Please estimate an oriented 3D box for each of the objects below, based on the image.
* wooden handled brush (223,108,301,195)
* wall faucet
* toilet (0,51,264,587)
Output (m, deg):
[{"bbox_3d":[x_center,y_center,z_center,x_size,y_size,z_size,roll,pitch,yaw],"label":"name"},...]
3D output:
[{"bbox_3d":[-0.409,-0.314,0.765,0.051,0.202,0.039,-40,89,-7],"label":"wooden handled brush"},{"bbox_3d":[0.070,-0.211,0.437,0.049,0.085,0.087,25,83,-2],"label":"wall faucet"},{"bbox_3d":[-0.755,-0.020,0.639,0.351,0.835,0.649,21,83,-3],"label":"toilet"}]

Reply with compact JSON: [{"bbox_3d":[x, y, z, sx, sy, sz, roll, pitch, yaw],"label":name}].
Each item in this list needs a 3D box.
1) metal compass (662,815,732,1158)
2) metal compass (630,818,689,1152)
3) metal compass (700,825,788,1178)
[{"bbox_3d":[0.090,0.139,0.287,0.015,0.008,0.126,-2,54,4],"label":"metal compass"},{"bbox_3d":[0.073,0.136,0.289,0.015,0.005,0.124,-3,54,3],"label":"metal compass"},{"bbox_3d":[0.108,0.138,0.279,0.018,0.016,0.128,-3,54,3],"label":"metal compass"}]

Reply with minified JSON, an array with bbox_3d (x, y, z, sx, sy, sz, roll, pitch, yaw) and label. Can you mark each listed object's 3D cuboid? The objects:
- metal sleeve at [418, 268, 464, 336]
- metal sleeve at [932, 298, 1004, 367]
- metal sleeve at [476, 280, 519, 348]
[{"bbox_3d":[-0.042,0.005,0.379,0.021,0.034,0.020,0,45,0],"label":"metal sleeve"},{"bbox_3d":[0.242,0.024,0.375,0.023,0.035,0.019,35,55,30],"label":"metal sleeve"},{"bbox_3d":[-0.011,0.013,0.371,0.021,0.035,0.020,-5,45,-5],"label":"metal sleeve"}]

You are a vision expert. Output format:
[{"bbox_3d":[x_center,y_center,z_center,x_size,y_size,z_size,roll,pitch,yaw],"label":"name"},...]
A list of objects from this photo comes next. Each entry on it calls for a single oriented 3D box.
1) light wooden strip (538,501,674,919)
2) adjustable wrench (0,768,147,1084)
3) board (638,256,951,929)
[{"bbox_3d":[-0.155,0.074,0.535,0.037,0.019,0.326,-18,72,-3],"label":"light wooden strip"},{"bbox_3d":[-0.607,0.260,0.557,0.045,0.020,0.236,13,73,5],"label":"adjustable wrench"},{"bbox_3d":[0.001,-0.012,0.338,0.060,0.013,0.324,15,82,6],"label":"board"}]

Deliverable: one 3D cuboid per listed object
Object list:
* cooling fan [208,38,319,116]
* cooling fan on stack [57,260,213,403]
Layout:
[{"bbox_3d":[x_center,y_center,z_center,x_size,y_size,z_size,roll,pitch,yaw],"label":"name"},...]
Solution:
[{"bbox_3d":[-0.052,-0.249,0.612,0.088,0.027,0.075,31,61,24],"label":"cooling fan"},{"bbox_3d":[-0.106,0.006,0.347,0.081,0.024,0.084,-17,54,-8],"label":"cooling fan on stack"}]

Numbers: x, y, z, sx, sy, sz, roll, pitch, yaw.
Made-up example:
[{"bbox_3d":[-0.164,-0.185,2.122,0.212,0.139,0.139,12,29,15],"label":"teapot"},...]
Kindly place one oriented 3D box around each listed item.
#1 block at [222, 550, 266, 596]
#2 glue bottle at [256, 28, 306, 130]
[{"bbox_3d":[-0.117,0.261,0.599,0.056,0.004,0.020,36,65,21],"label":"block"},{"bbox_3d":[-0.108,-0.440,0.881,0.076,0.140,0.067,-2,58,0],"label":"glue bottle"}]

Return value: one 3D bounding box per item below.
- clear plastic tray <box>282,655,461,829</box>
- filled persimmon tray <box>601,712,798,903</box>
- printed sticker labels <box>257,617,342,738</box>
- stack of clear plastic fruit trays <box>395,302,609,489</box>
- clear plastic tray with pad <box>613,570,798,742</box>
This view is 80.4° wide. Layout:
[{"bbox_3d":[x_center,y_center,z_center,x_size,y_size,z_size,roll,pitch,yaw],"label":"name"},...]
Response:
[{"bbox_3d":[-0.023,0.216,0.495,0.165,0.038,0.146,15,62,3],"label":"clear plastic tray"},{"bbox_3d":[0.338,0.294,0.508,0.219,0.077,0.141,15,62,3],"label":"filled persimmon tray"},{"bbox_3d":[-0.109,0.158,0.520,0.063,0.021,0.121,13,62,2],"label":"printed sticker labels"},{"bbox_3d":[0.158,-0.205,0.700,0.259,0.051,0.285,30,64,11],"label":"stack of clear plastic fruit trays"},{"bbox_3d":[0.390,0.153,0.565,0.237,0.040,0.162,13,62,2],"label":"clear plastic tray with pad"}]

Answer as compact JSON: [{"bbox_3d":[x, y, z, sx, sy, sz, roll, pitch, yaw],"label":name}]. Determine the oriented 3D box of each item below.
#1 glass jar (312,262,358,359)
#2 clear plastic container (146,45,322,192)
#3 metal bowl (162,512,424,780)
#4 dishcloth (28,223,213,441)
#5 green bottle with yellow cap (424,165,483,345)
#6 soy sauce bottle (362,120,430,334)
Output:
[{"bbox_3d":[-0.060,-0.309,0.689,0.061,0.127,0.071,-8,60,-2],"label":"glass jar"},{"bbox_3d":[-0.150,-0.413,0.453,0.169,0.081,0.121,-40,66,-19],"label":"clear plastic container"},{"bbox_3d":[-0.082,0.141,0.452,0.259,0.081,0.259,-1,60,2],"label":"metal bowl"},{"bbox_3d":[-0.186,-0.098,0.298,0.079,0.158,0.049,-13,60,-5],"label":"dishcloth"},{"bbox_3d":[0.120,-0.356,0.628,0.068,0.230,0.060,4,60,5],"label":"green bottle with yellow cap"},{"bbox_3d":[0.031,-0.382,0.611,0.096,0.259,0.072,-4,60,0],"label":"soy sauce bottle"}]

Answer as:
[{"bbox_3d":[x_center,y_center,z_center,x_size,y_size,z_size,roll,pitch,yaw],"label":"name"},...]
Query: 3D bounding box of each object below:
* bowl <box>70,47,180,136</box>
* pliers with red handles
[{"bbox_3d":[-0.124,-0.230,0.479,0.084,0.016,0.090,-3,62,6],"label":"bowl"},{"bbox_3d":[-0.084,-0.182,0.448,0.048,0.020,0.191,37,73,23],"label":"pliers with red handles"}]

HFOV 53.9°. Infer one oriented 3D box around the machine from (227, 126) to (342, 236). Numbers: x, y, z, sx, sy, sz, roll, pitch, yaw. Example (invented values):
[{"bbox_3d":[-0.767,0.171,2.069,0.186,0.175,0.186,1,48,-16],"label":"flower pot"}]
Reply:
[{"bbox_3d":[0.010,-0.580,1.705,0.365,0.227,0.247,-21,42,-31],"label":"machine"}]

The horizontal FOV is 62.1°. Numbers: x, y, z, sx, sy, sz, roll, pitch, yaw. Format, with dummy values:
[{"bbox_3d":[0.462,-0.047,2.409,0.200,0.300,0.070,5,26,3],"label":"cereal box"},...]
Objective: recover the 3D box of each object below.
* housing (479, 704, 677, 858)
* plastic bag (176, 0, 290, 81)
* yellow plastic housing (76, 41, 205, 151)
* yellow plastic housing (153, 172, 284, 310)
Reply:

——————————

> **Assignment**: Reproduce each record exactly as written above.

> **Response to the task**:
Please estimate an oriented 3D box for each of the objects below, based on the image.
* wooden handled brush (223,108,301,195)
* wall faucet
* toilet (0,51,264,587)
Output (m, deg):
[{"bbox_3d":[x_center,y_center,z_center,x_size,y_size,z_size,roll,pitch,yaw],"label":"name"},...]
3D output:
[{"bbox_3d":[-0.409,-0.314,0.765,0.051,0.202,0.039,-40,89,-7],"label":"wooden handled brush"},{"bbox_3d":[0.070,-0.211,0.437,0.049,0.085,0.087,25,83,-2],"label":"wall faucet"},{"bbox_3d":[-0.755,-0.020,0.639,0.351,0.835,0.649,21,83,-3],"label":"toilet"}]

Reply with compact JSON: [{"bbox_3d":[x, y, z, sx, sy, sz, roll, pitch, yaw],"label":name}].
Each item in this list needs a 3D box.
1) metal compass (662,815,732,1158)
2) metal compass (630,818,689,1152)
3) metal compass (700,825,788,1178)
[{"bbox_3d":[0.090,0.139,0.287,0.015,0.008,0.126,-2,54,4],"label":"metal compass"},{"bbox_3d":[0.073,0.136,0.289,0.015,0.005,0.124,-3,54,3],"label":"metal compass"},{"bbox_3d":[0.108,0.138,0.279,0.018,0.016,0.128,-3,54,3],"label":"metal compass"}]

Reply with minified JSON, an array with bbox_3d (x, y, z, sx, sy, sz, roll, pitch, yaw) and label. Can you mark each listed object's 3D cuboid? The objects:
- metal sleeve at [418, 268, 464, 336]
- metal sleeve at [932, 298, 1004, 367]
- metal sleeve at [476, 280, 519, 348]
[{"bbox_3d":[-0.042,0.005,0.379,0.021,0.034,0.020,0,45,0],"label":"metal sleeve"},{"bbox_3d":[0.242,0.024,0.375,0.023,0.035,0.019,35,55,30],"label":"metal sleeve"},{"bbox_3d":[-0.011,0.013,0.371,0.021,0.035,0.020,-5,45,-5],"label":"metal sleeve"}]

You are a vision expert. Output format:
[{"bbox_3d":[x_center,y_center,z_center,x_size,y_size,z_size,roll,pitch,yaw],"label":"name"},...]
A list of objects from this photo comes next. Each entry on it calls for a single oriented 3D box.
1) light wooden strip (538,501,674,919)
2) adjustable wrench (0,768,147,1084)
3) board (638,256,951,929)
[{"bbox_3d":[-0.155,0.074,0.535,0.037,0.019,0.326,-18,72,-3],"label":"light wooden strip"},{"bbox_3d":[-0.607,0.260,0.557,0.045,0.020,0.236,13,73,5],"label":"adjustable wrench"},{"bbox_3d":[0.001,-0.012,0.338,0.060,0.013,0.324,15,82,6],"label":"board"}]

Deliverable: one 3D cuboid per listed object
Object list:
* cooling fan [208,38,319,116]
* cooling fan on stack [57,260,213,403]
Layout:
[{"bbox_3d":[x_center,y_center,z_center,x_size,y_size,z_size,roll,pitch,yaw],"label":"name"},...]
Solution:
[{"bbox_3d":[-0.052,-0.249,0.612,0.088,0.027,0.075,31,61,24],"label":"cooling fan"},{"bbox_3d":[-0.106,0.006,0.347,0.081,0.024,0.084,-17,54,-8],"label":"cooling fan on stack"}]

Numbers: x, y, z, sx, sy, sz, roll, pitch, yaw.
Made-up example:
[{"bbox_3d":[-0.164,-0.185,2.122,0.212,0.139,0.139,12,29,15],"label":"teapot"},...]
Kindly place one oriented 3D box around each listed item.
#1 block at [222, 550, 266, 596]
#2 glue bottle at [256, 28, 306, 130]
[{"bbox_3d":[-0.117,0.261,0.599,0.056,0.004,0.020,36,65,21],"label":"block"},{"bbox_3d":[-0.108,-0.440,0.881,0.076,0.140,0.067,-2,58,0],"label":"glue bottle"}]

Return value: one 3D bounding box per item below.
- clear plastic tray <box>282,655,461,829</box>
- filled persimmon tray <box>601,712,798,903</box>
- printed sticker labels <box>257,617,342,738</box>
- stack of clear plastic fruit trays <box>395,302,609,489</box>
- clear plastic tray with pad <box>613,570,798,742</box>
This view is 80.4° wide. Layout:
[{"bbox_3d":[x_center,y_center,z_center,x_size,y_size,z_size,roll,pitch,yaw],"label":"name"},...]
Response:
[{"bbox_3d":[-0.023,0.216,0.495,0.165,0.038,0.146,15,62,3],"label":"clear plastic tray"},{"bbox_3d":[0.338,0.294,0.508,0.219,0.077,0.141,15,62,3],"label":"filled persimmon tray"},{"bbox_3d":[-0.109,0.158,0.520,0.063,0.021,0.121,13,62,2],"label":"printed sticker labels"},{"bbox_3d":[0.158,-0.205,0.700,0.259,0.051,0.285,30,64,11],"label":"stack of clear plastic fruit trays"},{"bbox_3d":[0.390,0.153,0.565,0.237,0.040,0.162,13,62,2],"label":"clear plastic tray with pad"}]

Answer as compact JSON: [{"bbox_3d":[x, y, z, sx, sy, sz, roll, pitch, yaw],"label":name}]. Determine the oriented 3D box of each item below.
#1 glass jar (312,262,358,359)
#2 clear plastic container (146,45,322,192)
#3 metal bowl (162,512,424,780)
#4 dishcloth (28,223,213,441)
#5 green bottle with yellow cap (424,165,483,345)
#6 soy sauce bottle (362,120,430,334)
Output:
[{"bbox_3d":[-0.060,-0.309,0.689,0.061,0.127,0.071,-8,60,-2],"label":"glass jar"},{"bbox_3d":[-0.150,-0.413,0.453,0.169,0.081,0.121,-40,66,-19],"label":"clear plastic container"},{"bbox_3d":[-0.082,0.141,0.452,0.259,0.081,0.259,-1,60,2],"label":"metal bowl"},{"bbox_3d":[-0.186,-0.098,0.298,0.079,0.158,0.049,-13,60,-5],"label":"dishcloth"},{"bbox_3d":[0.120,-0.356,0.628,0.068,0.230,0.060,4,60,5],"label":"green bottle with yellow cap"},{"bbox_3d":[0.031,-0.382,0.611,0.096,0.259,0.072,-4,60,0],"label":"soy sauce bottle"}]

Answer as:
[{"bbox_3d":[x_center,y_center,z_center,x_size,y_size,z_size,roll,pitch,yaw],"label":"name"},...]
Query: 3D bounding box of each object below:
* bowl <box>70,47,180,136</box>
* pliers with red handles
[{"bbox_3d":[-0.124,-0.230,0.479,0.084,0.016,0.090,-3,62,6],"label":"bowl"},{"bbox_3d":[-0.084,-0.182,0.448,0.048,0.020,0.191,37,73,23],"label":"pliers with red handles"}]

HFOV 53.9°. Infer one oriented 3D box around the machine from (227, 126) to (342, 236). Numbers: x, y, z, sx, sy, sz, roll, pitch, yaw. Example (invented values):
[{"bbox_3d":[-0.767,0.171,2.069,0.186,0.175,0.186,1,48,-16],"label":"flower pot"}]
Reply:
[{"bbox_3d":[0.010,-0.580,1.705,0.365,0.227,0.247,-21,42,-31],"label":"machine"}]

The horizontal FOV is 62.1°. Numbers: x, y, z, sx, sy, sz, roll, pitch, yaw. Format, with dummy values:
[{"bbox_3d":[0.462,-0.047,2.409,0.200,0.300,0.070,5,26,3],"label":"cereal box"},...]
Objective: recover the 3D box of each object below.
* housing (479, 704, 677, 858)
* plastic bag (176, 0, 290, 81)
* yellow plastic housing (76, 41, 205, 151)
* yellow plastic housing (153, 172, 284, 310)
Reply:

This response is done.